Saturday.10.09.04

[] - quoc viet - -@_.com @ 3:59am
a long time ago i was on a train bound cross-country, from New York to Cali, three straight days of mountains and perpetual motion and waves of odd people coming on who were Americans and i guess i was american too. it’s funny how we think back to the things that mean something to us, but we can’t always understand why those things meant something to us in the first place. i am in Vietnam, and i wasn’t meant to see some of the things i saw, because i didn’t live their lives, the vietnamese. these people, faceless and without identity, they all talk about finding your roots, about learning the language your parents bore on you and blah blah blah well they don’t know shit. i’m so far from American and never was i close to Vietnamese so i’m where i was when i left, just floating dead on in the middle. i chose this path for a reason, because i knew i couldn’t leave even if i wanted to, not until i found everything, until the truth came out painful, from wounds that have to be disturbed over and over again.

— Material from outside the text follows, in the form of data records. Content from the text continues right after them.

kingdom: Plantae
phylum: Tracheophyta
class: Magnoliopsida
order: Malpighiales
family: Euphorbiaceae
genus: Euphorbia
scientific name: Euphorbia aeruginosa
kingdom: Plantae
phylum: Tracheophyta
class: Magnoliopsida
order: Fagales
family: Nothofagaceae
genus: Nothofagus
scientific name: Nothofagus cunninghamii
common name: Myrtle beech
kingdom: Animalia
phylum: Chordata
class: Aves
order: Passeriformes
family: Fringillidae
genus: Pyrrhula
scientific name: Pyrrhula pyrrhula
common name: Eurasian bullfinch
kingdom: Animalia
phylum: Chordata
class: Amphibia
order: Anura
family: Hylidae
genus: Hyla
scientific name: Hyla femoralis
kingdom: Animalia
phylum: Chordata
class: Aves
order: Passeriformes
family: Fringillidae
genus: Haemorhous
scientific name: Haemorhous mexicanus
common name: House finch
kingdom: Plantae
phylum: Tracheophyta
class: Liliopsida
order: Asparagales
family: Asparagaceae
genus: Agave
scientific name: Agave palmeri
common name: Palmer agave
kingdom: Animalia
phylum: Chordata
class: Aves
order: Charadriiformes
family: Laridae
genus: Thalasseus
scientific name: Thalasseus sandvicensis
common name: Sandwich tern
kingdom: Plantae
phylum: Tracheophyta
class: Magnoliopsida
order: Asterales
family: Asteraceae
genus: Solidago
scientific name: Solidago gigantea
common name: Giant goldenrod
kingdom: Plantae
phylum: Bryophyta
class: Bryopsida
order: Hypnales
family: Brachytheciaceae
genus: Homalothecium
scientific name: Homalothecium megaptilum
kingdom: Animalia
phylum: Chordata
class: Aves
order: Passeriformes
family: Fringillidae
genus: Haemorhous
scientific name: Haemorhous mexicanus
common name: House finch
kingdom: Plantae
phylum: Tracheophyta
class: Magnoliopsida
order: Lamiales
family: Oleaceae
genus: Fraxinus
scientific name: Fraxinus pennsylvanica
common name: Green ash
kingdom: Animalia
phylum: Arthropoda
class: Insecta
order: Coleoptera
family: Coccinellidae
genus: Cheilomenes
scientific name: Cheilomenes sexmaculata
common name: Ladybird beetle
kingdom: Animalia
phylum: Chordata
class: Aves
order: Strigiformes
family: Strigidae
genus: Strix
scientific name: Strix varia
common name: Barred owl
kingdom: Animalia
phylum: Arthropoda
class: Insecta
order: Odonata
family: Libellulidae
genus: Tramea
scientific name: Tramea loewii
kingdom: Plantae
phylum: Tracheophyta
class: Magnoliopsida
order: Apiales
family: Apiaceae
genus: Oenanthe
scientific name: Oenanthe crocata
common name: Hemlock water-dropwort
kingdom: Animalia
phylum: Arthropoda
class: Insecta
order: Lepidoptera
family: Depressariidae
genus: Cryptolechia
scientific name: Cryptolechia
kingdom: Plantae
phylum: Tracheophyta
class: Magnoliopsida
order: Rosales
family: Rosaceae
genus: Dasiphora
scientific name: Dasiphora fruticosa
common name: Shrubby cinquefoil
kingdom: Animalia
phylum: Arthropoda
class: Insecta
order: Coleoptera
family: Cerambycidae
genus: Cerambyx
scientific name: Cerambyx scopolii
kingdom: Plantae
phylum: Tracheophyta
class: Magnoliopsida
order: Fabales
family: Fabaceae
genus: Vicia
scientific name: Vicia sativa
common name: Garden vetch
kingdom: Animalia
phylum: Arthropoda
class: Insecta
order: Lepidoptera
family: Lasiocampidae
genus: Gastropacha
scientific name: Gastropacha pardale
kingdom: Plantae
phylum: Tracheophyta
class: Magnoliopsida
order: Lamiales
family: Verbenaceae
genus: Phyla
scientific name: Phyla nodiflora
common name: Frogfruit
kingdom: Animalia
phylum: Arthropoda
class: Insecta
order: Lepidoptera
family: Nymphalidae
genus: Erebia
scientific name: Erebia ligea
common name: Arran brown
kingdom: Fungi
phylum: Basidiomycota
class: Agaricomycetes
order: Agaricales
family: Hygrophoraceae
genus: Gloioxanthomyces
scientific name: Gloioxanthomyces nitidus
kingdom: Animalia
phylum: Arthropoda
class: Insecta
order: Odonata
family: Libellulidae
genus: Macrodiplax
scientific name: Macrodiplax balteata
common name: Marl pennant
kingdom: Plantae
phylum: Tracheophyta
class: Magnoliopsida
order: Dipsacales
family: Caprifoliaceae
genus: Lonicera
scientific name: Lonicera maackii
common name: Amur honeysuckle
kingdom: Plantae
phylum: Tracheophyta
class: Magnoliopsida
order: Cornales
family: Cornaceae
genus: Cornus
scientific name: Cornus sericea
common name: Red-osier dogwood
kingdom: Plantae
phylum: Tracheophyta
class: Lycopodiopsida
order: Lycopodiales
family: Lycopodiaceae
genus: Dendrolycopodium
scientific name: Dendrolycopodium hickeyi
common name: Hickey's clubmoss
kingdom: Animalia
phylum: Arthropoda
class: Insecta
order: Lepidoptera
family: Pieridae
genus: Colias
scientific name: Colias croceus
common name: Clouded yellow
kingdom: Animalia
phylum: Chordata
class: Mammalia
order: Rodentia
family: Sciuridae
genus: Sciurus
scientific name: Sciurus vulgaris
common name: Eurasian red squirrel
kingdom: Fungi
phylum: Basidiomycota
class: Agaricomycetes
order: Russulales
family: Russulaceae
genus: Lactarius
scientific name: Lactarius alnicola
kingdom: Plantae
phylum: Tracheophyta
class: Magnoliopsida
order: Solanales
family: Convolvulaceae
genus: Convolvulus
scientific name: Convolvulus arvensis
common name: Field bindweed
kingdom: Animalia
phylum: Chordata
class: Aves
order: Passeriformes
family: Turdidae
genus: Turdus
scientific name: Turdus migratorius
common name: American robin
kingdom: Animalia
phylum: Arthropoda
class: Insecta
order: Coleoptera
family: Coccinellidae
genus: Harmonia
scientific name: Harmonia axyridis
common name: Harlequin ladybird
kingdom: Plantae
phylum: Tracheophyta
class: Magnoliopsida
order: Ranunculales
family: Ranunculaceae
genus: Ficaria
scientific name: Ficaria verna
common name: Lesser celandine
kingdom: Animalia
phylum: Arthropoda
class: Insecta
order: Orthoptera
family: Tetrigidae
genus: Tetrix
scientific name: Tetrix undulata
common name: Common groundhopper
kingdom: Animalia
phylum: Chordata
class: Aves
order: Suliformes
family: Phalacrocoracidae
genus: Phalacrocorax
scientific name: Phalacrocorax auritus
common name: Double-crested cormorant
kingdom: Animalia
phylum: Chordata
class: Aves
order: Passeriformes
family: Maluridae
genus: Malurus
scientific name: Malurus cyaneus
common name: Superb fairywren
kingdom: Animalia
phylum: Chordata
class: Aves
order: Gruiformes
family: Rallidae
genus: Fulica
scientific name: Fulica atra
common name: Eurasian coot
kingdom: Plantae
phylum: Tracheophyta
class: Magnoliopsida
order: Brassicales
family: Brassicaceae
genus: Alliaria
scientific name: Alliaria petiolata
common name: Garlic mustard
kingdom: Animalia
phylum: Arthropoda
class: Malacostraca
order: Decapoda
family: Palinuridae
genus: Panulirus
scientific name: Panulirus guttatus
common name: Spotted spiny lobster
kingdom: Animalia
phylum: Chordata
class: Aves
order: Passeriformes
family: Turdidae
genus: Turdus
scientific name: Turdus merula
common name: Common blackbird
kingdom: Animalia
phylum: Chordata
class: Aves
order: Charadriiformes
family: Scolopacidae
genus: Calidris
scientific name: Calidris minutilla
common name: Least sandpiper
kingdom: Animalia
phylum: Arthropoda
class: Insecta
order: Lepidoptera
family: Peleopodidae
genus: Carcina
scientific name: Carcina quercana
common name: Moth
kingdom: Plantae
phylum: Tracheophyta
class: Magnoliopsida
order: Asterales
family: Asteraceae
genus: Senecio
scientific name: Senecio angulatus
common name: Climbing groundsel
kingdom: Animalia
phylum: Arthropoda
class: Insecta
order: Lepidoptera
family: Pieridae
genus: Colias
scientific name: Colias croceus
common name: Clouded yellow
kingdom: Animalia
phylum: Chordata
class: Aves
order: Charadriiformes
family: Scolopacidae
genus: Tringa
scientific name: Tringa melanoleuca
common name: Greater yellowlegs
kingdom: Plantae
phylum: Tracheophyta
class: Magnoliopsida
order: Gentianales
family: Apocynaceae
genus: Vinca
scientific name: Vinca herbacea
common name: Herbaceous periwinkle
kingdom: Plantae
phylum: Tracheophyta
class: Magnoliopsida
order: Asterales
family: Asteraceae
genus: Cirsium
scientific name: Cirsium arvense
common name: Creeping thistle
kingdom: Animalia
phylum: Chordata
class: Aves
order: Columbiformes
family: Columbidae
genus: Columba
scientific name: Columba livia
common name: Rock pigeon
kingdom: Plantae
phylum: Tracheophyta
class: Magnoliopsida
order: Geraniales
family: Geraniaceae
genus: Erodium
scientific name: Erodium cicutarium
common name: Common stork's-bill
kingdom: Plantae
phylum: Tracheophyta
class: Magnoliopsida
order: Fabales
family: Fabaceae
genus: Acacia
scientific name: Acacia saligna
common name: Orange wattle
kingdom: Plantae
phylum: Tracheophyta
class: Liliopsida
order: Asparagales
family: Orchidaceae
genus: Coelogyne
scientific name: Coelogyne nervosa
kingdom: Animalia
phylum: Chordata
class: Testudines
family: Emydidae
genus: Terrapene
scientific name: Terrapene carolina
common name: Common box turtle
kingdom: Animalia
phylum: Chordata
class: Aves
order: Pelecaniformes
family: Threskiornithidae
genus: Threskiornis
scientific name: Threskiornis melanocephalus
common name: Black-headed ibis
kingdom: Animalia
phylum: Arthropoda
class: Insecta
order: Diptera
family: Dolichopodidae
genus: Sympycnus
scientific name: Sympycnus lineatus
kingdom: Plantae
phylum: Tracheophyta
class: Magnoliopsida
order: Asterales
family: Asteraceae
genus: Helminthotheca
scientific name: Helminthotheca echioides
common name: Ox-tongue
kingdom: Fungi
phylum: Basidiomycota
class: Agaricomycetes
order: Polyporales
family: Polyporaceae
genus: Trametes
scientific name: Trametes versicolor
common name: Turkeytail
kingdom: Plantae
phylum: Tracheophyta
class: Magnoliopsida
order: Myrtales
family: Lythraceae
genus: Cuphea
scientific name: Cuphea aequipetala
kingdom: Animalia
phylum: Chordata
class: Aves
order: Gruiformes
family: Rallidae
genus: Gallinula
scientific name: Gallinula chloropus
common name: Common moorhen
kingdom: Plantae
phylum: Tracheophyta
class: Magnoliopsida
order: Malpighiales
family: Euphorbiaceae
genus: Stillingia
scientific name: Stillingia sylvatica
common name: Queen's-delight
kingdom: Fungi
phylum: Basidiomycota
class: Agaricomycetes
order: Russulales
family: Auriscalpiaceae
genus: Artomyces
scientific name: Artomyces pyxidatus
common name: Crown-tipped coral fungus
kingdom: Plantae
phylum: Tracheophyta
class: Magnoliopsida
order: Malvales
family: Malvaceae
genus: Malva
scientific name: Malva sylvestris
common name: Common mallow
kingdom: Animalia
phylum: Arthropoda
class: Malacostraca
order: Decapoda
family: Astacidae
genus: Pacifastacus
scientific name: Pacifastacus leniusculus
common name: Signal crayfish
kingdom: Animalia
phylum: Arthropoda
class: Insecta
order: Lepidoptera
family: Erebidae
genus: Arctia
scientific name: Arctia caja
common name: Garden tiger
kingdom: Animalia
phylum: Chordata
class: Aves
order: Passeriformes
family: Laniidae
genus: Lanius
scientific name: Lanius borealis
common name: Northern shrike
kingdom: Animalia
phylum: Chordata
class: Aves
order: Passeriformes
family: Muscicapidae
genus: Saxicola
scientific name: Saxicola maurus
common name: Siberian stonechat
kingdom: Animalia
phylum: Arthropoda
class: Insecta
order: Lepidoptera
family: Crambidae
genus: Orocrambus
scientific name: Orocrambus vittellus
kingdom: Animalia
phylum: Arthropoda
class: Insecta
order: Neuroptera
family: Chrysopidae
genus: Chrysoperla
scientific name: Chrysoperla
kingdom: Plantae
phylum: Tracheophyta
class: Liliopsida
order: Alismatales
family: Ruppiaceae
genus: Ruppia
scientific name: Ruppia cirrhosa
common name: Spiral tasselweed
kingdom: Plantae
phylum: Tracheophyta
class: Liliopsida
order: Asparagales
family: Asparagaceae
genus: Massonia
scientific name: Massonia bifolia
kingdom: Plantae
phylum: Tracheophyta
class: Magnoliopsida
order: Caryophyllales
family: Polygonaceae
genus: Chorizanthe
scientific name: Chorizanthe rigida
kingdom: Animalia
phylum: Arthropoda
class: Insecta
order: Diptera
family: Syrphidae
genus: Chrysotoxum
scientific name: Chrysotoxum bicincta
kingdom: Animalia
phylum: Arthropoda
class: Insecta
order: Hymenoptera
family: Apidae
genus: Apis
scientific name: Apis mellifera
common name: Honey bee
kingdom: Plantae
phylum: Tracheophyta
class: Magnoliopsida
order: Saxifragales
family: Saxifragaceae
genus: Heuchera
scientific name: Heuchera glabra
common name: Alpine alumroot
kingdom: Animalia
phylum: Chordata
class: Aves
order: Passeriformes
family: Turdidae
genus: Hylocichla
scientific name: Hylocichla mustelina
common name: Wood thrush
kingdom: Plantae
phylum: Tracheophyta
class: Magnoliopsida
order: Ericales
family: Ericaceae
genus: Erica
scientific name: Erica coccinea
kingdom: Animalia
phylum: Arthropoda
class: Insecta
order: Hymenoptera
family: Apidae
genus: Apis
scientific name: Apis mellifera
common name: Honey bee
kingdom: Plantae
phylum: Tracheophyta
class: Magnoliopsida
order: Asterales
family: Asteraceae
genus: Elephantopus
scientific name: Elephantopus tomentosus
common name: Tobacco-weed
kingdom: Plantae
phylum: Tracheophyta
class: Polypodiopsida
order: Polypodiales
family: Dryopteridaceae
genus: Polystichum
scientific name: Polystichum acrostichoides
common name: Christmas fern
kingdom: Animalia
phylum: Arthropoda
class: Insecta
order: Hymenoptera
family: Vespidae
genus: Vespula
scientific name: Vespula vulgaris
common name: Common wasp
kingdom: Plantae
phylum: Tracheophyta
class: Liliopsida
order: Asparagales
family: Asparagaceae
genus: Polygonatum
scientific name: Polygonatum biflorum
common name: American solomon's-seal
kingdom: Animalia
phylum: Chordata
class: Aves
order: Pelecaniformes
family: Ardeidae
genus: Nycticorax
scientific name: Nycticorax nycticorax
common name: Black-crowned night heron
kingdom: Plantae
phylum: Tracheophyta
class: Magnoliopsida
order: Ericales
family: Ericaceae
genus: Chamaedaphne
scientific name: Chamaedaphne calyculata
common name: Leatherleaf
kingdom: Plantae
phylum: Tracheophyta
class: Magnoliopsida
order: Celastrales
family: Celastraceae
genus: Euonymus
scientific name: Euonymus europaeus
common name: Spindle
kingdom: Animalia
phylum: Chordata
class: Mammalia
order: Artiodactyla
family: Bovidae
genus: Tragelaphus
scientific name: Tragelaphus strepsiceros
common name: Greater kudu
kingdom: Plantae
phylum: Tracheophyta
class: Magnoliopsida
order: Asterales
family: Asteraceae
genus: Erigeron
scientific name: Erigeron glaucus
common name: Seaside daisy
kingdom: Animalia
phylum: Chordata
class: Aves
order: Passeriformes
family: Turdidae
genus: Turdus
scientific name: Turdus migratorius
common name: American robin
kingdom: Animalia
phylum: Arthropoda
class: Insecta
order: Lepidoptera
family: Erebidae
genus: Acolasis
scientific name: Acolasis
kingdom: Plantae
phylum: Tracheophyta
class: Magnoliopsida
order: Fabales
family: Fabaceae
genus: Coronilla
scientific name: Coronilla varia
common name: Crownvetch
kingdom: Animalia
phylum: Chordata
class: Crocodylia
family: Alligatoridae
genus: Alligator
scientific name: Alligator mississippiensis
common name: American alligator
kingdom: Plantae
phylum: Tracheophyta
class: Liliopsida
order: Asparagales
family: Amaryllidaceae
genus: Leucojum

human beings, eyes like glass, gone, and skin scabbed from needle marks, acting like animals because they’ve lost the will to be human anymore.

some of them are children, younger than you can ever imagine.

i’ve lost my innocence and sense of justice in this place, and i’m still alive, barely. you don’t know the danger of seeking truth, and if i am still alive i will tell it to you, entry by entry.

fists clenched, that’s how you go into fights. when it’s over you wipe your brow, sit and breath, bask in the act, and then get up again, fists clenched. i chose to fight alone, and alone i’ll fight. i am not a good person, and i am not fighting for the world. i am just fighting for myself. i miss you all, but you all were merely actors in a play. i wish i could come to grips with that, the fact that i too am just another actor, in a just another fucking play.